ROANOKE TIMES

                         Roanoke Times
                 Copyright (c) 1995, Landmark Communications, Inc.

DATE: WEDNESDAY, March 11, 1992                   TAG: 9203110324
SECTION: EDITORIAL                    PAGE: A-7   EDITION: METRO 
SOURCE: WALTER C. AYERS
DATELINE:                                 LENGTH: Medium


NEW BILL WILL KEEP VIRGINIA IN THE CREDIT-CARD GAME

CONTRARY to the suggestion of many news articles, the bill passed by the General Assembly to create a free-market credit-card statute in Virginia will not cause Virginians to lose access to cards that provide a 25-day free period.

The bill does remove Virginia as one of the seven states in the nation that mandates a 25-day free period. In the 43 states that do not mandate a 25-day free period, the free period is just as available as it is in Virginia.

According to a Federal Reserve Bank report, some 95 percent of card issuers provide a free period, even where the law does not require it. It is the law of the marketplace, not statutory law, that causes the free period to exist. There is simply no reason to believe that banks are going to withdraw their free-period cards, even though the new law would not prohibit it.

It is interesting to note that 70 percent of the cards held by Virginians today are issued by out-of-state institutions. The current Virginia law does not control these out-of-state issues. These institutions already have the legal ability to remove the free period if that were really the objective of the card companies.

What may occur as a result of the new legislation is that some card issuers may, in addition to their free-period card, also issue a no-free-period card. Because about two-thirds of all cardholders carry an unpaid balance, and do not use the free period, a no-free-period card would likely be a better alternative for them.

The Bank of New York, for example, offers a no-free-period card, but with no annual fee and an interest rate (currently around 12 percent) lower than on a standard free-period card. The AFL-CIO offers its members an affinity credit card with similar provisions.

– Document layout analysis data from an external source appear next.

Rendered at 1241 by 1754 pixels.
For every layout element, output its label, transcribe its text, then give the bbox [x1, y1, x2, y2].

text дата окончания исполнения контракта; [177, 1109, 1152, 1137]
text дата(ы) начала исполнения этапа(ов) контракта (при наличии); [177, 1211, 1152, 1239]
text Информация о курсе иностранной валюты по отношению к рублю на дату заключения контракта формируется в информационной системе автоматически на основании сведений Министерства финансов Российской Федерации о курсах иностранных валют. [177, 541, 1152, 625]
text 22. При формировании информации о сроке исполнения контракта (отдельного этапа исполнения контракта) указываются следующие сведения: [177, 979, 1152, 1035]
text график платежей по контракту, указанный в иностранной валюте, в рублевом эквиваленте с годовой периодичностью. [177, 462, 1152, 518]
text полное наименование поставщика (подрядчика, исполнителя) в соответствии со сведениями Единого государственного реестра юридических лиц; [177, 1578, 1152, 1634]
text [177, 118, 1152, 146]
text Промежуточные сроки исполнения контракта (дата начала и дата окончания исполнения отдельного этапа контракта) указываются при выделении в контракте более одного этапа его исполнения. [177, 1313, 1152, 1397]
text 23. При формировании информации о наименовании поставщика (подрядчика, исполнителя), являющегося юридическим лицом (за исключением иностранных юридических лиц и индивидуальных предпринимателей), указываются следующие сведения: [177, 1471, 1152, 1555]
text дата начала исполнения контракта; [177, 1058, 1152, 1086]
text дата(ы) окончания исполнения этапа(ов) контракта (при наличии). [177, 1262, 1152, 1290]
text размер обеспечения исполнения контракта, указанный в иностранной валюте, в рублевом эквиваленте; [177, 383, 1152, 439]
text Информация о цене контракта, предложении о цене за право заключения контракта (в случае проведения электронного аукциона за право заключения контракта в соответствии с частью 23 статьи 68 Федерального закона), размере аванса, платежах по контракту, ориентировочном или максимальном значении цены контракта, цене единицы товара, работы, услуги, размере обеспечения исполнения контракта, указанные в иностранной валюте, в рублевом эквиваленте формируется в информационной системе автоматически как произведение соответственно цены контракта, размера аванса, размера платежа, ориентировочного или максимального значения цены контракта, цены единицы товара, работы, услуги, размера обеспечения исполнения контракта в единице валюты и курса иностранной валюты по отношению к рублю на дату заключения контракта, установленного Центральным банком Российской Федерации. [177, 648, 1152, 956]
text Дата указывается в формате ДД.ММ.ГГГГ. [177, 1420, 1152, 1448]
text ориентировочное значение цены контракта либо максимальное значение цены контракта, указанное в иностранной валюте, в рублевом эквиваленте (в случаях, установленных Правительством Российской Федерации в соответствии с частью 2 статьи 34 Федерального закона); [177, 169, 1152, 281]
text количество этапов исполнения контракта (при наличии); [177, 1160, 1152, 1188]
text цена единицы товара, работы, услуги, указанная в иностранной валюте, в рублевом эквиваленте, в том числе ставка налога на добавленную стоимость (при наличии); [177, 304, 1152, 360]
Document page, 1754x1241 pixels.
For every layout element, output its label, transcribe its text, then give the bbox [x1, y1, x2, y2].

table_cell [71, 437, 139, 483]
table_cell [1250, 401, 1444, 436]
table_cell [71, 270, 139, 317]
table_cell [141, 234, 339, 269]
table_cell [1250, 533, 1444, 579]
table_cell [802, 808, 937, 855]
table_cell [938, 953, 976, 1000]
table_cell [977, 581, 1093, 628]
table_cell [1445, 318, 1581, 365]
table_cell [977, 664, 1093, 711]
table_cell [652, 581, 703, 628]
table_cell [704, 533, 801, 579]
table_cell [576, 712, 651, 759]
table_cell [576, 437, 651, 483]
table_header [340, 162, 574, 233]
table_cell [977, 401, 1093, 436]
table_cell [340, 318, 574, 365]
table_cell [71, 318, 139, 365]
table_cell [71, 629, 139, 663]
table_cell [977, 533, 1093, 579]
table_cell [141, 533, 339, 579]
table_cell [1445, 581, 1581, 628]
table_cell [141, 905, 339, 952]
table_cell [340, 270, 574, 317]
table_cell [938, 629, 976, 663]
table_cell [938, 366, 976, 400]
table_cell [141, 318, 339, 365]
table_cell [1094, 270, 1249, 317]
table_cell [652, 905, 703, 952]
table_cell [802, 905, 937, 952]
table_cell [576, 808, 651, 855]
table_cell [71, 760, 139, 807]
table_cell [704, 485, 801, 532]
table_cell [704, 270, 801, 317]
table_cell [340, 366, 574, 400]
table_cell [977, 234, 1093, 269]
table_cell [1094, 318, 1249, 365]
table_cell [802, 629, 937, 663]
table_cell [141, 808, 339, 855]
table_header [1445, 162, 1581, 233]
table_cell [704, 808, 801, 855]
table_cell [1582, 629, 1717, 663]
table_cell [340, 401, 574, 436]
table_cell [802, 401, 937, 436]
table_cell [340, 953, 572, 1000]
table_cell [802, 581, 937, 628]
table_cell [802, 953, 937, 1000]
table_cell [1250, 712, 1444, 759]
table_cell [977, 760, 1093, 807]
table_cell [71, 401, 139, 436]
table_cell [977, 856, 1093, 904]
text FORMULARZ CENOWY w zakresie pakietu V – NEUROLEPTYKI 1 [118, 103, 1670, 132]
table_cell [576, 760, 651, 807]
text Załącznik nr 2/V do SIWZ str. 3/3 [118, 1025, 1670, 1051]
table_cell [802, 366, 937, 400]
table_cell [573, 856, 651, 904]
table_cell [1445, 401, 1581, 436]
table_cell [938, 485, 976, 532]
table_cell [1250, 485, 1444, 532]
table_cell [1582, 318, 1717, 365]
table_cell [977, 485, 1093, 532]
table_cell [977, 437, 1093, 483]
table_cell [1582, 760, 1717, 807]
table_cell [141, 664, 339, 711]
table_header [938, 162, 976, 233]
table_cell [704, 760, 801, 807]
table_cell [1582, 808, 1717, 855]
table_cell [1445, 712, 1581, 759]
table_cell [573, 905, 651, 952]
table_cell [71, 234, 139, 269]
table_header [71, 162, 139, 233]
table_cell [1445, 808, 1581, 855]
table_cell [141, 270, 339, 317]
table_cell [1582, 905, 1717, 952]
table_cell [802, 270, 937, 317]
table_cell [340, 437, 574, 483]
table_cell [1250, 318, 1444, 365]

With both free-period cards and no-free-period cards available, the consumer could pick the one that best serves his or her needs. The current Virginia law, which the bill in question amends, attempts to deny that alternative.

The central purpose of the bill was to protect and retain Virginia jobs. Virginia ranks six in the nation in credit-card volume issued by banks. The card business is a major contributor to the state's economic and job base. Virginia card banks employ over 2,100 people with a payroll of over $58 million, and account for over $3.3 million paid in taxes. Without a free-market statute, it is highly likely that many of these jobs would be lost to those states that do have a free-market statute.

The practice of firms to headquarter their card operations in free-market states is already entrenched. Of the top 50 card issuers, 31 are now in a free-market state. We need look only as far away as Maryland to see the results of failure to have a competitive law.

When Maryland failed to modify its card statute in the early '80s, Maryland National Bank and the First National Bank of Maryland moved their operations to Delaware. Today, the card operations that those two institutions moved to Delaware employ over 5,500 people. They would likely have been employed in Maryland, had the Maryland legislature adopted a bill like the one just passed by the Virginia General Assembly.

The new statute will make Virginia a competitive state in what has become a highly competitive national business. The flow of money and the demand for credit is no longer influenced by state boundaries. An individual can secure a credit card issued by a national provider operating out of another state just as easily as he or she can secure a card from a local bank.

To continue to ignore the reality of the marketplace, and try to regulate Virginia card issuers while out-of-state issuers enjoy the ability to respond to the free market, ultimately harms that which the Virginia law was designed to protect: our own local economy and cardholders themselves.

Walter C. Ayers, of Richmond, is executive vice president Virginia Bankers Association.